Emotional Wellbeing

Psychology

Self Improvement

Mandy Kloppers

How to question your beliefs

We all have an inner critic that puts us down and fills us with self doubt. The first step in dealing with this is identifying what the negative thoughts are that you are listening to. Many of us have negative thoughts swirling around constantly and many of these thoughts are below our conscious radar. In other words, we don’t often realize that we are brainwashing ourselves with nonsense thinking that is exactly that – just thoughts.
It’s very important to figure out how much negativity you are feeding yourself because it affects the quality of our lives far more than many of us realize.

Your core beliefs can impact every aspect of your life, from self-image to career aspirations to your sense of what’s right and wrong. And though you may sometimes be aware of your core beliefs, they often come through in your behaviors in an unconscious way.

Once you identify a self-defeating belief (for example: I will never be successful), you can question it to see if it is true for you, don’t automatically accept thoughts as fact..

Here are some examples of potentially positive core beliefs:

  • “People are essentially kind.”
  • “If I work hard, I will be successful.”
  • “I deserve to be loved.”
  • “Every setback is a learning opportunity.”

On the other hand, here are some examples of core beliefs that may cause you distress:

  • “I don’t fit in.”
  • “The world is a dangerous place.”
  • “Nobody likes me.”
  • “People are essentially selfish.”
  • “If I love someone, they will leave me.”
Difference between core beliefs and cognitive distortions

Cognitive distortions are linked to some of your core beliefs, but they’re not quite the same thing.

A core belief is a fixed thought or idea that affects how you see the world. It can be positive, negative, or neutral.

A cognitive distortion, on the other hand, is an exaggerated thought pattern that develops over time and isn’t based on any actual evidence. It typically makes you see situations as being more negative than they really are.

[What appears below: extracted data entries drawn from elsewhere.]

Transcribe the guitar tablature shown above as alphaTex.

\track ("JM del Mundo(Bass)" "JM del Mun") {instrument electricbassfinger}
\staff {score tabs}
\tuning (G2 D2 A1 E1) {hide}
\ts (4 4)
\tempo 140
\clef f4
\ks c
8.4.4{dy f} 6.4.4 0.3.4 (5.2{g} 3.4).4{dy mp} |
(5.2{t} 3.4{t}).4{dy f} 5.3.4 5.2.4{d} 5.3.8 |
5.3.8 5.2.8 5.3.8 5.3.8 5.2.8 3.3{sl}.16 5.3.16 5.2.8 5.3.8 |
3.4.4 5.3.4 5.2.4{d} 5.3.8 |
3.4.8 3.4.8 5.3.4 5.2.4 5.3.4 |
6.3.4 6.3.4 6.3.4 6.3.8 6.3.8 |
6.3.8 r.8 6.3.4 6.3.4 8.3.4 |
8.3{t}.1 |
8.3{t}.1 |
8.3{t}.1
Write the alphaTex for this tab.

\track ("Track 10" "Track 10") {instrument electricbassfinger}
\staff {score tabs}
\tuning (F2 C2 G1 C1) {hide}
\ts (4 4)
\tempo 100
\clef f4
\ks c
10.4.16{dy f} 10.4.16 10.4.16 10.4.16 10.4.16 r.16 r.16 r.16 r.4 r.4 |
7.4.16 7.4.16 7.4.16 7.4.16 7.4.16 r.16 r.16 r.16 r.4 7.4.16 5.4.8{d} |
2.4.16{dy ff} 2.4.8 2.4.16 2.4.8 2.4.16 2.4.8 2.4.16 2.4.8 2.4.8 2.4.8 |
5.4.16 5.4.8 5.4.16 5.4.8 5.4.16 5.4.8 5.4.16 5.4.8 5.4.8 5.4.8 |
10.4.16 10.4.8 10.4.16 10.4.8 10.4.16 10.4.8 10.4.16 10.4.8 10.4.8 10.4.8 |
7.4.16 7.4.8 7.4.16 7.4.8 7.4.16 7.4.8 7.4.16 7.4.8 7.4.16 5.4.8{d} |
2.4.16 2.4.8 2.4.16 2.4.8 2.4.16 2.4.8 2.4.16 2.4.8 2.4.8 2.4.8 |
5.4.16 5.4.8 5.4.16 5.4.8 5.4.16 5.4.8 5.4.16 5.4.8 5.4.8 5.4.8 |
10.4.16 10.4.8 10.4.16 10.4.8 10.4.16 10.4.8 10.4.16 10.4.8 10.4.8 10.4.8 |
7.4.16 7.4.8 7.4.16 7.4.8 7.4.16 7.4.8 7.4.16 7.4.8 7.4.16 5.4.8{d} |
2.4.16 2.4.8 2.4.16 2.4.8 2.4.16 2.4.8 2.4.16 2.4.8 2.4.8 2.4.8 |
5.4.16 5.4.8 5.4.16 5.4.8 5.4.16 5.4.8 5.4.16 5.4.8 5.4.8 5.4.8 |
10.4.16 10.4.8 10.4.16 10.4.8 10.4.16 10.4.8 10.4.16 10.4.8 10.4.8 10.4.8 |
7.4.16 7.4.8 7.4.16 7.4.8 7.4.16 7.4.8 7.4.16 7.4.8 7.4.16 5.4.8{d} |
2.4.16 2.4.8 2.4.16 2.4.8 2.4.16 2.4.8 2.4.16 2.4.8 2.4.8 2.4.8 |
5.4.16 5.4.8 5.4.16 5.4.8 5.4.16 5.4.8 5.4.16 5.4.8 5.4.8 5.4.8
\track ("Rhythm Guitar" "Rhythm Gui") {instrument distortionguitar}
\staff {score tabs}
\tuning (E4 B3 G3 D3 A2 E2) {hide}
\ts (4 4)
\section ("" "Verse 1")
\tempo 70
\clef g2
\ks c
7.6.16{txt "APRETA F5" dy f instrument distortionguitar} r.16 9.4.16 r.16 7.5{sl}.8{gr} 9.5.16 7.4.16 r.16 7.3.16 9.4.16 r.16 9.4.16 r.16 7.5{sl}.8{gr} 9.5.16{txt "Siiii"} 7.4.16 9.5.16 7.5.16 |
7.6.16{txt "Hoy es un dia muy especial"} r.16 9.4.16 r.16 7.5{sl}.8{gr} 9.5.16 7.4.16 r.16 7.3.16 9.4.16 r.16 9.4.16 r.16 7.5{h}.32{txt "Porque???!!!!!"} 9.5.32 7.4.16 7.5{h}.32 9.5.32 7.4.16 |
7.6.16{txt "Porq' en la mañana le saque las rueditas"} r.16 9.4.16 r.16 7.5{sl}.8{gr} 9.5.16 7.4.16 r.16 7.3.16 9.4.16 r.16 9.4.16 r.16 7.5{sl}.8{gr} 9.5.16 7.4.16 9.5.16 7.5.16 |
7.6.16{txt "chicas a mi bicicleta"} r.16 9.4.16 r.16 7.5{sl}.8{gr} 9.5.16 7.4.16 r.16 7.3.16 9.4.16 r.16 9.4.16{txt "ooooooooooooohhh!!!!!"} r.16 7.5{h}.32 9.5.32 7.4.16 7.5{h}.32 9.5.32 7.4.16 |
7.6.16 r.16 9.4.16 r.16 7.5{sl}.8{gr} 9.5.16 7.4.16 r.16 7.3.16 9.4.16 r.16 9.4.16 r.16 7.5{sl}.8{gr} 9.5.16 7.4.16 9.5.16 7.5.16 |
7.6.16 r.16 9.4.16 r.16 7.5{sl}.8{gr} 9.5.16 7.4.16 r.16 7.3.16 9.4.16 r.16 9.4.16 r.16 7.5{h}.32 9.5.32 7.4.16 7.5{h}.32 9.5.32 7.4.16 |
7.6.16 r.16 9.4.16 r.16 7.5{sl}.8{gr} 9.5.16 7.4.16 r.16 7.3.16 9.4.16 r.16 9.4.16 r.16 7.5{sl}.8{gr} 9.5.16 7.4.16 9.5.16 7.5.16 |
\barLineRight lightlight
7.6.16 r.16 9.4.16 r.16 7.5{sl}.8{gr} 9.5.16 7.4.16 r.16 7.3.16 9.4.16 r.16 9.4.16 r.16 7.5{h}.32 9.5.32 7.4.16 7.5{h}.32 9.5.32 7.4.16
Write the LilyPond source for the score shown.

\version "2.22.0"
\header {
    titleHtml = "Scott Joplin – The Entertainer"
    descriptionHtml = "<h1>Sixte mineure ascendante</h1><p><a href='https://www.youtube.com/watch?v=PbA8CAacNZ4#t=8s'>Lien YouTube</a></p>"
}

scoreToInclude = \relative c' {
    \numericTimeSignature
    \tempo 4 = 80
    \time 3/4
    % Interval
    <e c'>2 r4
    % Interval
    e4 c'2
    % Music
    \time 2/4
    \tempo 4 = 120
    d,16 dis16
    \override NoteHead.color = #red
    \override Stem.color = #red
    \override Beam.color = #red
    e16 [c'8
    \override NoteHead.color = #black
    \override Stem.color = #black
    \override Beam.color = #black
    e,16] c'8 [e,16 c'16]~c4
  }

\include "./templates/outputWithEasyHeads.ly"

Some examples of cognitive distortions include:

  • Catastrophizing: assuming the worst case scenario in every situation
  • Overgeneralization: applying the outcome of one situation to all situations
  • Personalization: thinking you’re fully responsible for everything that happens around you

Challenging and fixing cognitive distortions is one of the goals of CBT.

 

Here are some questions to ask yourself to help you break out from false beliefs that limit you in life:

1) Write down the belief. Ask yourself, “Is that true?” Can you think of examples in your life that contradict that belief?
2) Why do I believe that? What seems true about this belief? How does it help me to believe this negative idea of myself?
3) What might happen if I did not believe that belief? Let your imagination go with this one. Write freely.
4) If that belief disappeared, would that be okay? The answer to this one may surprise you. It often leads to the discovery of some fear you may need to work through.

For example: If I am successful then I may lose my friends…

When you change a belief, the private version you have of reality will change too. You will seek different experiences and be attracted to different people. The world is full of possibilities, don’t allow your thinking to stop you from exploring what might very well be yours for the taking.